### DESCRIPTION OF THE TASK
Reproduce the lines below without any changes, starting at the line containing "Esto es lo que todos los modelos tienen en" and ending at the line containing "finalmente, el modelo", with both of those lines included.

### INFORMATION SHOWN
****

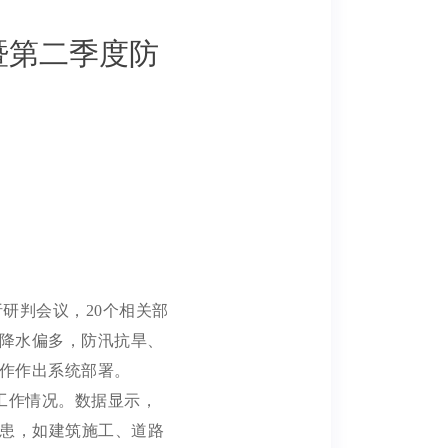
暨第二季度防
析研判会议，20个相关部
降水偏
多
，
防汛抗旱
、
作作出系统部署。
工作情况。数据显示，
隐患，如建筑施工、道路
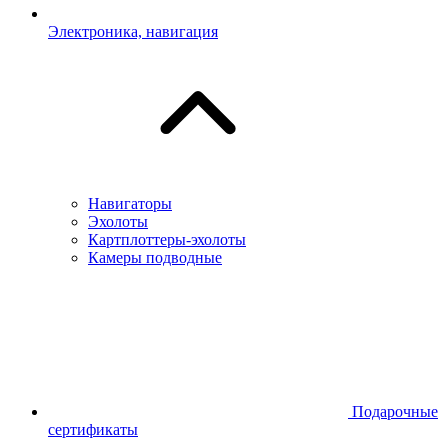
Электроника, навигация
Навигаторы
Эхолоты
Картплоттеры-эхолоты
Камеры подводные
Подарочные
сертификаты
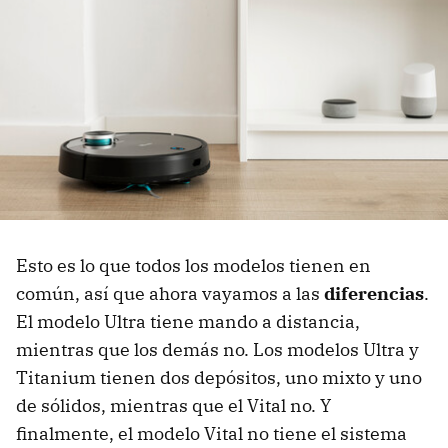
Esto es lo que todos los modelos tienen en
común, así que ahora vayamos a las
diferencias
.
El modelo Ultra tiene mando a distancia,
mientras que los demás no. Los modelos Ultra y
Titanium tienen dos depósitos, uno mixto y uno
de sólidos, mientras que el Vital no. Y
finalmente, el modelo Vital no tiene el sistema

****

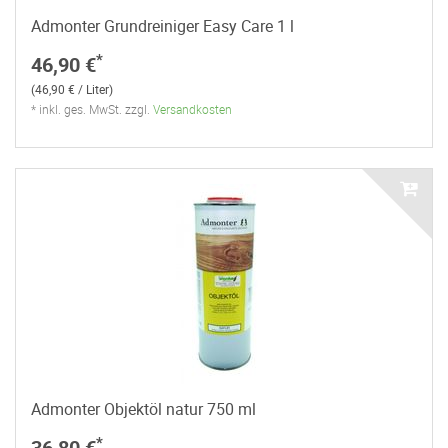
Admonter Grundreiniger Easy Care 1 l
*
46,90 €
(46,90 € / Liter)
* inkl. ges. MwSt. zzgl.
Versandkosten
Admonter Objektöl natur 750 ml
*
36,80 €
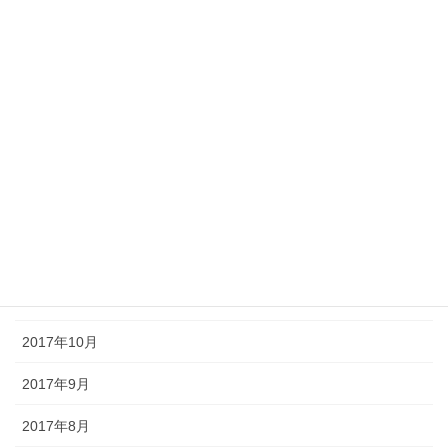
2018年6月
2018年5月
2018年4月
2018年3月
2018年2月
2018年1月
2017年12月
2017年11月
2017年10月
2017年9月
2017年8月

****

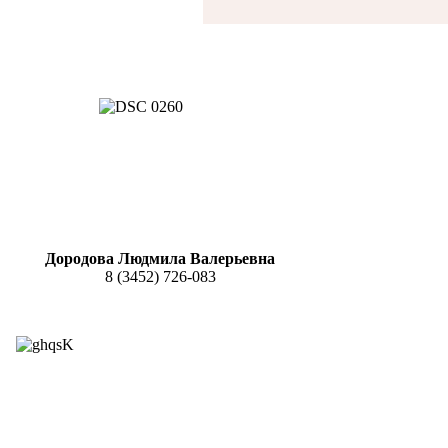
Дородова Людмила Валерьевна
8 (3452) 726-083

****

### TASK OUTPUT
Esto es lo que todos los modelos tienen en
común, así que ahora vayamos a las
diferencias
.
El modelo Ultra tiene mando a distancia,
mientras que los demás no. Los modelos Ultra y
Titanium tienen dos depósitos, uno mixto y uno
de sólidos, mientras que el Vital no. Y
finalmente, el modelo Vital no tiene el sistema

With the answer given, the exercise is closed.